WHAT NEEDS TO BE DONE: Convert the material, from its start through the line containing "Verstand Lust haben, Tönisvorst", into a Markdown table with the columns Row and Text: one numbered row per line, with blank lines and pictures left out.
---------------
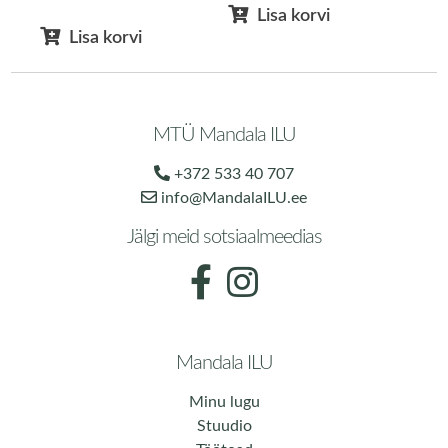
Lisa korvi
Lisa korvi
MTÜ Mandala ILU
+372 533 40 707
info@MandalaILU.ee
Jälgi meid sotsiaalmeedias
Mandala ILU
Minu lugu
Stuudio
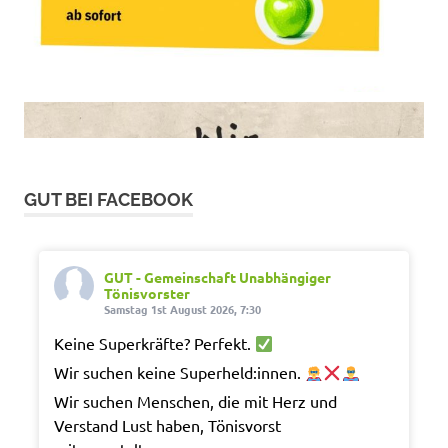
GUT BEI FACEBOOK
GUT - Gemeinschaft Unabhängiger
Tönisvorster
Samstag 1st August 2026, 7:30
Keine Superkräfte? Perfekt.
Wir suchen keine Superheld:innen.
Wir suchen Menschen, die mit Herz und
Verstand Lust haben, Tönisvorst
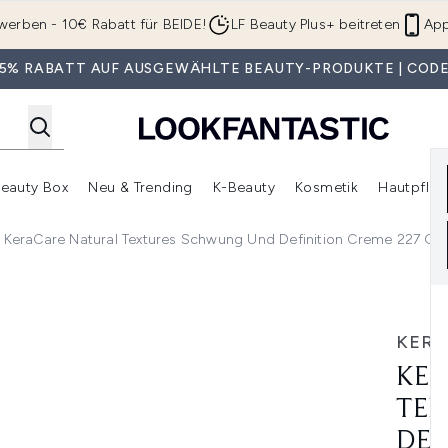
Zum Hauptinhalt springen
werben - 10€ Rabatt für BEIDE!
LF Beauty Plus+ beitreten
App
 35% RABATT AUF AUSGEWÄHLTE BEAUTY-PRODUKTE | CODE
eauty Box
Neu & Trending
K-Beauty
Kosmetik
Hautpfleg
r Shop)
lden (SALE)
Untermenü Anmelden (Geschenke)
Untermenü Anmelden (Marken)
Untermenü Anmelden (Beauty Box)
Untermenü Anmelden (Neu & T
Unt
KeraCare Natural Textures Schwung Und Definition Creme 227 G
ung und Definition Creme 227 g
KERA
KER
TEX
DEF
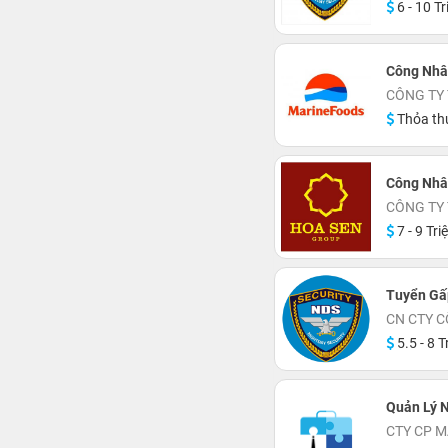
6 - 10 Tr
Công Nhân
CÔNG TY
Thỏa th
Công Nhâ
CÔNG TY 
7 - 9 Tri
Tuyển Gấp
CN CTY C
5.5 - 8 T
Quản Lý 
CTY CP 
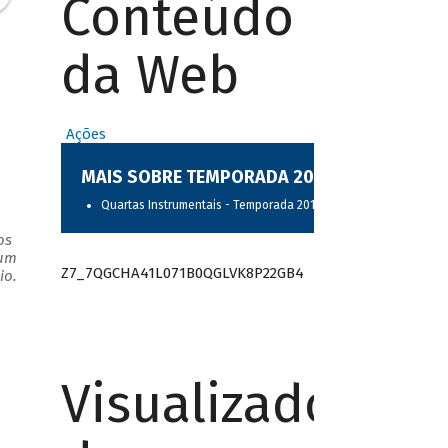
Conteúdo
da Web
a
Ações
MAIS SOBRE TEMPORADA 2017
Quartas Instrumentais - Temporada 2017
os
 um
Z7_7QGCHA41L071B0QGLVK8P22GB4
io.
Visualizador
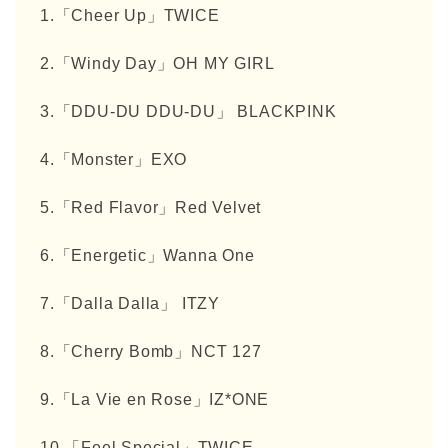
1.「Cheer Up」TWICE
2.「
Windy Day」
OH MY GIRL
3.「DDU-DU DDU-DU」 BLACKPINK
4.「Monster」EXO
5.「Red Flavor」Red Velvet
6.「Energetic」Wanna One
7.「Dalla Dalla」 ITZY
8.「Cherry Bomb」NCT 127
9.「
La Vie en Rose」IZ*ONE
10.「Feel Special」TWICE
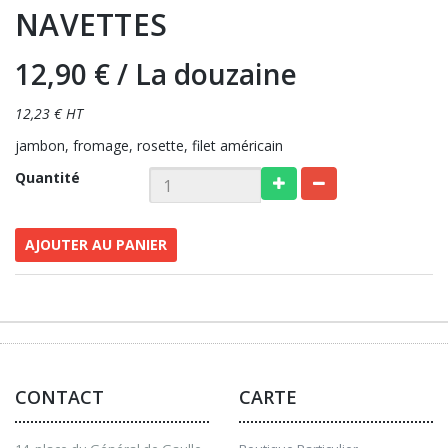
NAVETTES
12,90 €
/ La douzaine
12,23 € HT
jambon, fromage, rosette, filet américain
Quantité
AJOUTER AU PANIER
CONTACT
CARTE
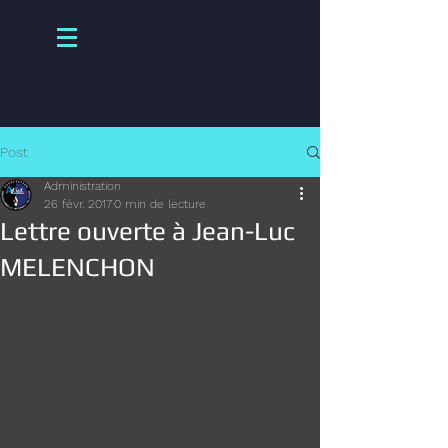
Post
Administration
26 févr. 2017
0 min de lecture
Lettre ouverte à Jean-Luc
MELENCHON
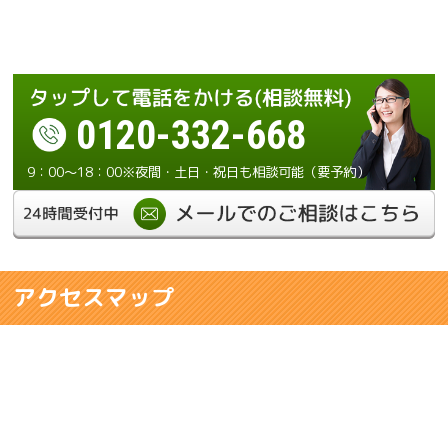
0120-332-668
9：00～18：00※夜間・土日・祝日も相談可能（要予約）
アクセスマップ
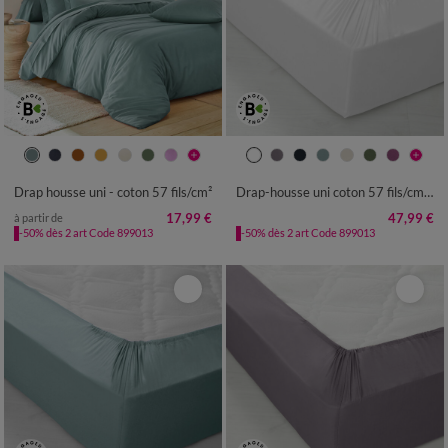
Drap housse uni - coton 57 fils/cm²
Drap-housse uni coton 57 fils/cm² - bonnet 32 cm
17,99 €
47,99 €
à partir de
-50% dès 2 art Code 899013
-50% dès 2 art Code 899013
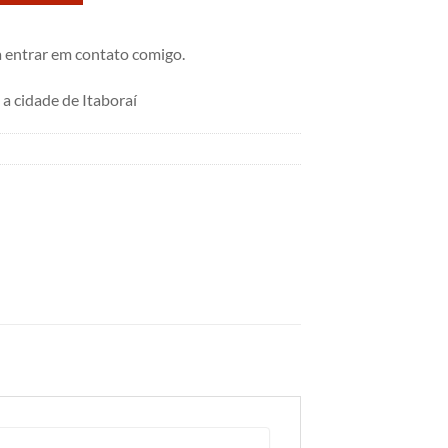
 entrar em contato comigo.
 cidade de Itaboraí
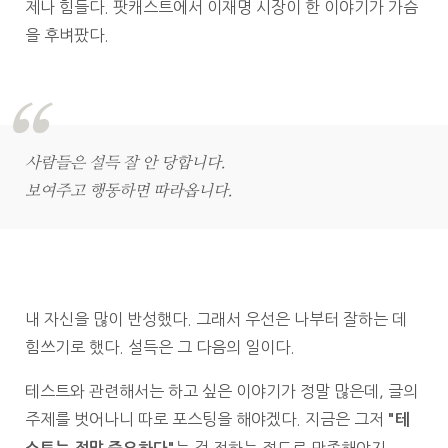
제나 힘들다. 팟캐스트에서 이재명 시장이 한 이야기가 가슴
을 후벼팠다.
사람들은 설득 잘 안 당합니다.
보여주고 행동하면 따라옵니다.
내 자신을 많이 반성했다. 그래서 우선은 나부터 잘하는 데
힘쓰기로 했다. 설득은 그 다음의 일이다.
테스트와 관련해서는 하고 싶은 이야기가 정말 많은데, 글의
주제를 벗어나니 따로 포스팅을 해야겠다. 지금은 그저
"테
는 걸 전하는 정도로 만족해야지.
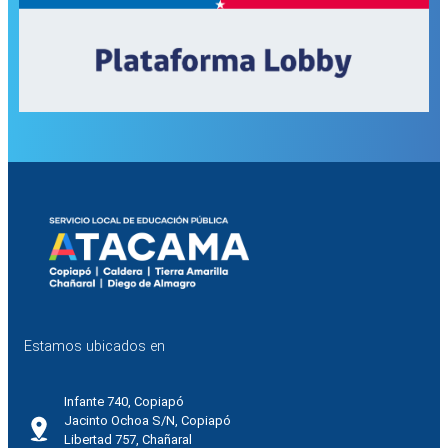
Estamos ubicados en
Infante 740, Copiapó
Jacinto Ochoa S/N, Copiapó
Libertad 757, Chañaral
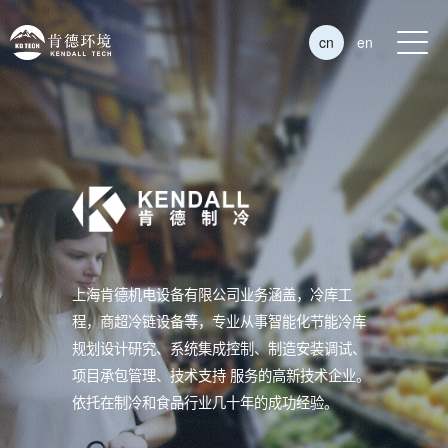
cn
en
上海肯德机电设备有限公司业务涵盖，冷库工
程，商超冷链设备等，专业从事智能化节能冷库
规划设计研究、系统集成控制、制造安装调试、
项目承包管理、技术支持 服务的高新技术企业。
依托在制冷和食品行业几十年的成功经验。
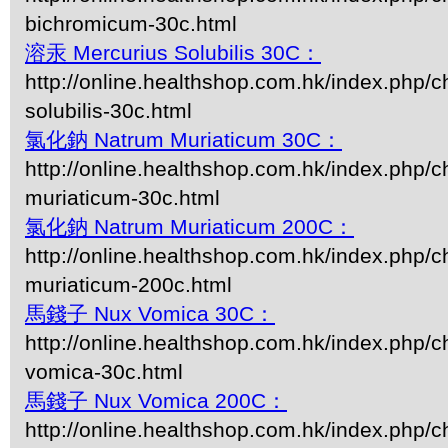
bichromicum-30c.html
溶汞 Mercurius Solubilis 30C：
http://online.healthshop.com.hk/index.php/c
solubilis-30c.html
氯化鈉 Natrum Muriaticum 30C：
http://online.healthshop.com.hk/index.php/c
muriaticum-30c.html
氯化鈉 Natrum Muriaticum 200C：
http://online.healthshop.com.hk/index.php/c
muriaticum-200c.html
馬錢子 Nux Vomica 30C：
http://online.healthshop.com.hk/index.php/c
vomica-30c.html
馬錢子 Nux Vomica 200C：
http://online.healthshop.com.hk/index.php/c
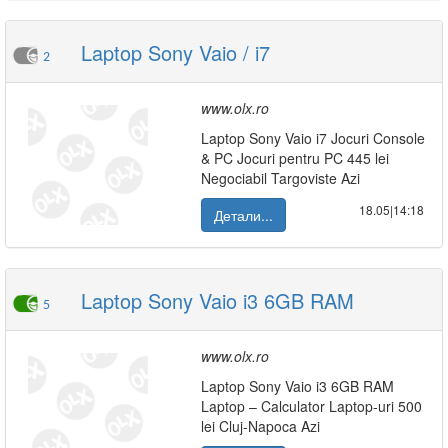
Laptop Sony Vaio / i7
2
www.olx.ro
Laptop Sony Vaio i7 Jocuri Console
& PC Jocuri pentru PC 445 lei
Negociabil Targoviste Azi
18.05|14:18
Детали...
Laptop Sony Vaio i3 6GB RAM
5
www.olx.ro
Laptop Sony Vaio i3 6GB RAM
Laptop – Calculator Laptop-uri 500
lei Cluj-Napoca Azi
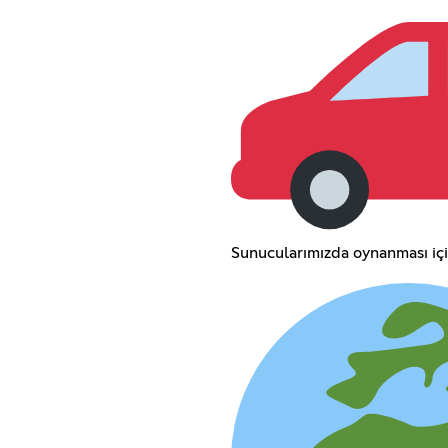
Sunucularımızda oynanması içi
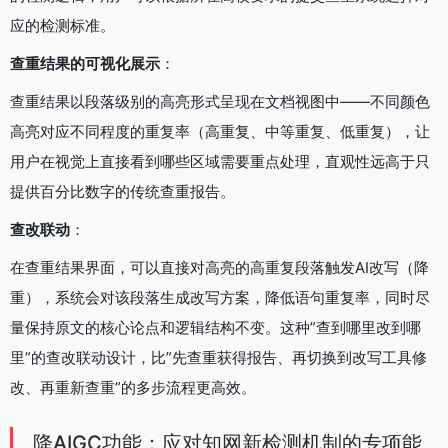
应的检测标准。
查重结果的可视化展示
：
查重结果以段落级别的高亮形式呈现在文档视图中——不同颜色
高亮对应不同程度的重复率（高重复、中等重复、低重复），让
用户在视觉上直接看到哪些区域需要重点处理，直观性远高于只
提供百分比数字的传统查重报告。
查改联动
：
在查重结果界面，可以直接对高亮的高重复段落触发AI改写（降
重），系统会对该段落生成改写方案，降低语句重复率，同时尽
量保持原文的核心论点和逻辑结构不变。这种”查到哪里改到哪
里”的查改联动设计，比”先查重获得报告、再切换到改写工具修
改、再重新查重”的多步流程更高效。
降AIGC功能：应对知网新检测机制的专项能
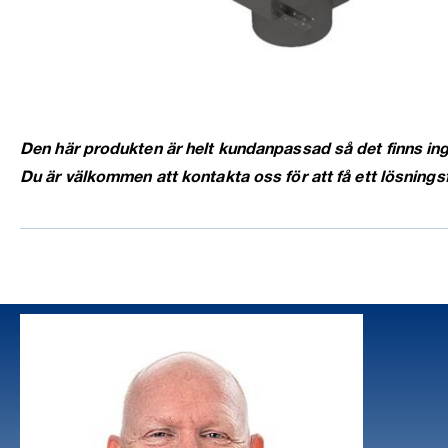
Den här produkten är helt kundanpassad så det finns inge
Du är välkommen att kontakta oss för att få ett lösnings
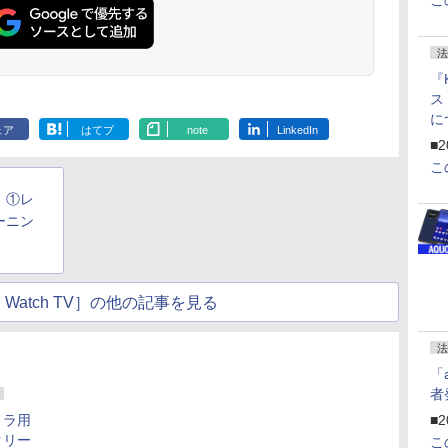
こ
法
『
ス
に
ェア
はてブ
note
LinkedIn
f
■2
U
こ
！①レ
ーニン
Watch TV］の他の記事を見る
法
「
者
■2
メラ用
クリー
こ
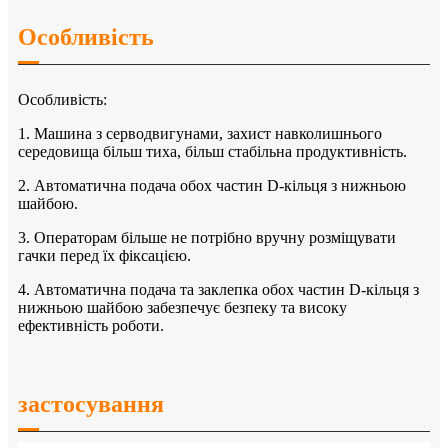
Особливість
Особливість:
1. Машина з серводвигунами, захист навколишнього
середовища більш тиха, більш стабільна продуктивність.
2. Автоматична подача обох частин D-кільця з нижньою
шайбою.
3. Операторам більше не потрібно вручну розміщувати
гачки перед їх фіксацією.
4. Автоматична подача та заклепка обох частин D-кільця з
нижньою шайбою забезпечує безпеку та високу
ефективність роботи.
застосування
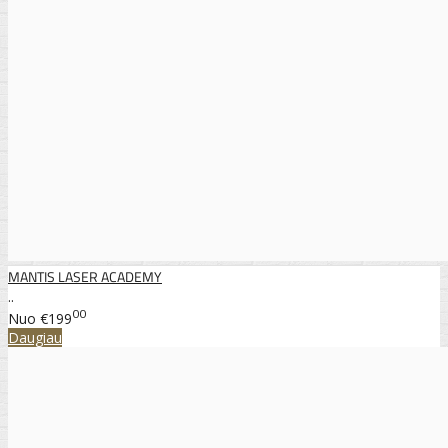
MANTIS LASER ACADEMY
..
00
Nuo
€199
Daugiau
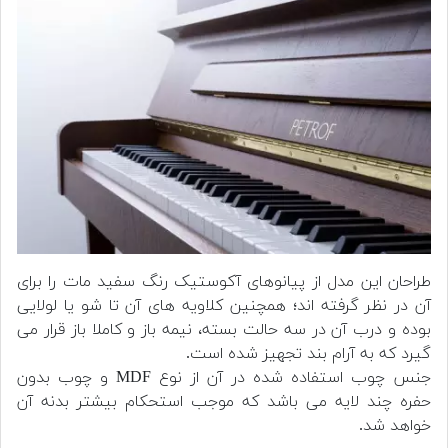
طراحان این مدل از پیانوهای آکوستیک رنگ سفید مات را برای
آن در نظر گرفته اند؛ همچنین کلاویه های آن تا شو یا لولایی
بوده و درب آن در سه حالت بسته، نیمه باز و کاملا باز قرار می
گیرد که به آرام بند تجهیز شده است.
جنس چوب استفاده شده در آن از نوع MDF و چوب بدون
حفره چند لایه می باشد که موجب استحکام بیشتر بدنه آن
خواهد شد.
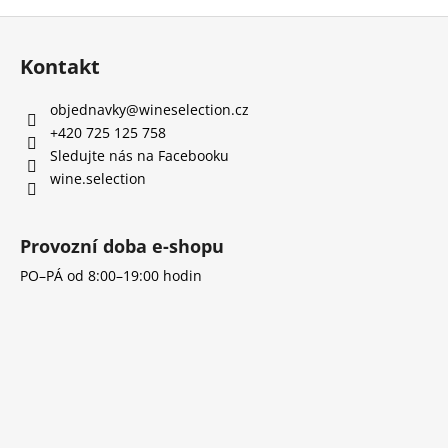
Z
á
Kontakt
p
a
objednavky
@
wineselection.cz
t
+420 725 125 758
í
Sledujte nás na Facebooku
wine.selection
Provozní doba e-shopu
PO–PÁ od 8:00–19:00 hodin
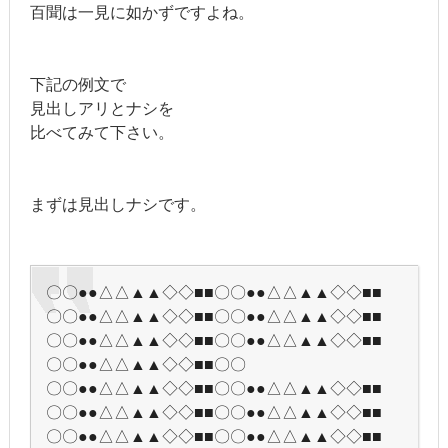
百聞は一見に如かずですよね。
下記の例文で
見出しアリとナシを
比べてみて下さい。
まずは見出しナシです。
〇〇●●△△▲▲◇◇■■〇〇●●△△▲▲◇◇■■
〇〇●●△△▲▲◇◇■■〇〇●●△△▲▲◇◇■■
〇〇●●△△▲▲◇◇■■〇〇●●△△▲▲◇◇■■
〇〇●●△△▲▲◇◇■■〇〇
〇〇●●△△▲▲◇◇■■〇〇●●△△▲▲◇◇■■
〇〇●●△△▲▲◇◇■■〇〇●●△△▲▲◇◇■■
〇〇●●△△▲▲◇◇■■〇〇●●△△▲▲◇◇■■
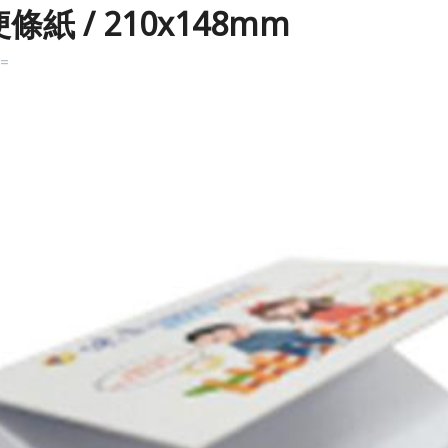
條紙 / 210x148mm
k=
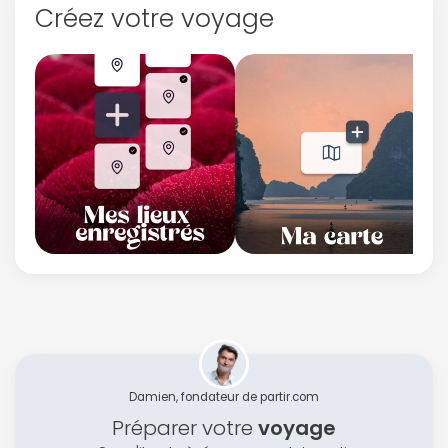
Créez votre voyage
Damien, fondateur de partir.com
Préparer votre
voyage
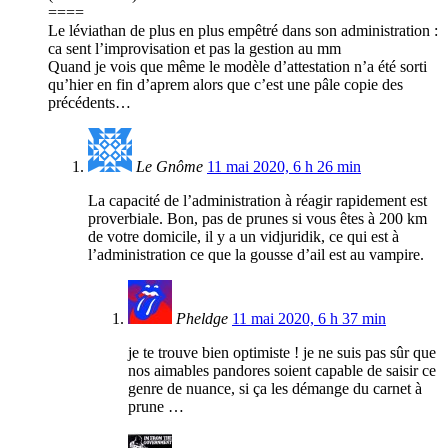
====
Le léviathan de plus en plus empêtré dans son administration :
ca sent l’improvisation et pas la gestion au mm
Quand je vois que même le modèle d’attestation n’a été sorti
qu’hier en fin d’aprem alors que c’est une pâle copie des
précédents…
Le Gnôme
11 mai 2020, 6 h 26 min
La capacité de l’administration à réagir rapidement est
proverbiale. Bon, pas de prunes si vous êtes à 200 km
de votre domicile, il y a un vidjuridik, ce qui est à
l’administration ce que la gousse d’ail est au vampire.
Pheldge
11 mai 2020, 6 h 37 min
je te trouve bien optimiste ! je ne suis pas sûr que
nos aimables pandores soient capable de saisir ce
genre de nuance, si ça les démange du carnet à
prune …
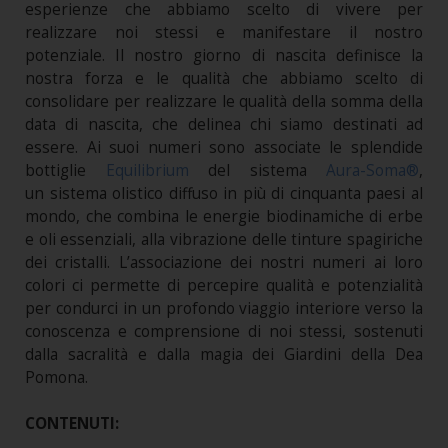
esperienze che abbiamo scelto di vivere per
realizzare noi stessi e manifestare il nostro
potenziale. Il nostro giorno di nascita definisce la
nostra forza e le qualità che abbiamo scelto di
consolidare per realizzare le qualità della somma della
data di nascita, che delinea chi siamo destinati ad
essere. Ai suoi numeri sono associate le splendide
bottiglie
Equilibrium
del sistema
Aura-Soma®
,
un sistema olistico diffuso in più di cinquanta paesi al
mondo, che combina le energie biodinamiche di erbe
e oli essenziali, alla vibrazione delle tinture spagiriche
dei cristalli. L’associazione dei nostri numeri ai loro
colori ci permette di percepire qualità e potenzialità
per condurci in un profondo viaggio interiore verso la
conoscenza e comprensione di noi stessi, sostenuti
dalla sacralità e dalla magia dei Giardini della Dea
Pomona.
CONTENUTI:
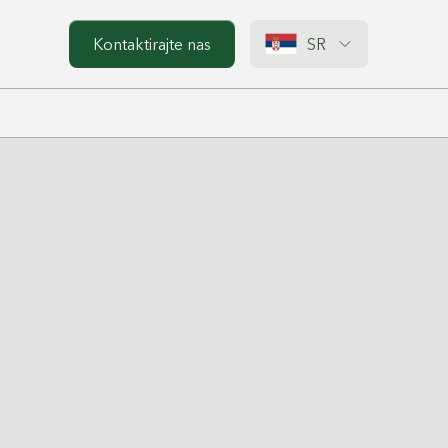
Kontaktirajte nas
SR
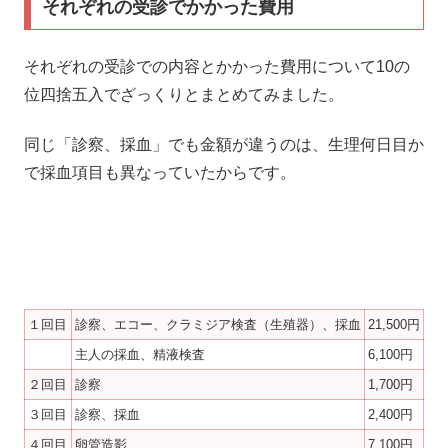
それぞれの受診でかかった費用
それぞれの受診での内容とかかった費用について10の
位四捨五入でざっくりとまとめてみました。
同じ「診察、採血」でも金額が違うのは、生理何日目か
で採血項目も異なっていたからです。
１回目
診察、エコー、クラミジア検査（生殖器）、採血
21,500円
主人の採血、精液検査
6,100円
２回目
診察
1,700円
３回目
診察、採血
2,400円
４回目
卵管造影
7,100円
---------------
TASK ANSWER:
| Row | Text |
|---|---|
| 1 | Lisa korvi |
| 2 | Lisa korvi |
| 3 | MTÜ Mandala ILU |
| 4 | +372 533 40 707 |
| 5 | info@MandalaILU.ee |
| 6 | Jälgi meid sotsiaalmeedias |
| 7 | Mandala ILU |
| 8 | Minu lugu |
| 9 | Stuudio |
| 10 | GUT BEI FACEBOOK |
| 11 | GUT - Gemeinschaft Unabhängiger |
| 12 | Tönisvorster |
| 13 | Samstag 1st August 2026, 7:30 |
| 14 | Keine Superkräfte? Perfekt. |
| 15 | Wir suchen keine Superheld:innen. |
| 16 | Wir suchen Menschen, die mit Herz und |
| 17 | Verstand Lust haben, Tönisvorst |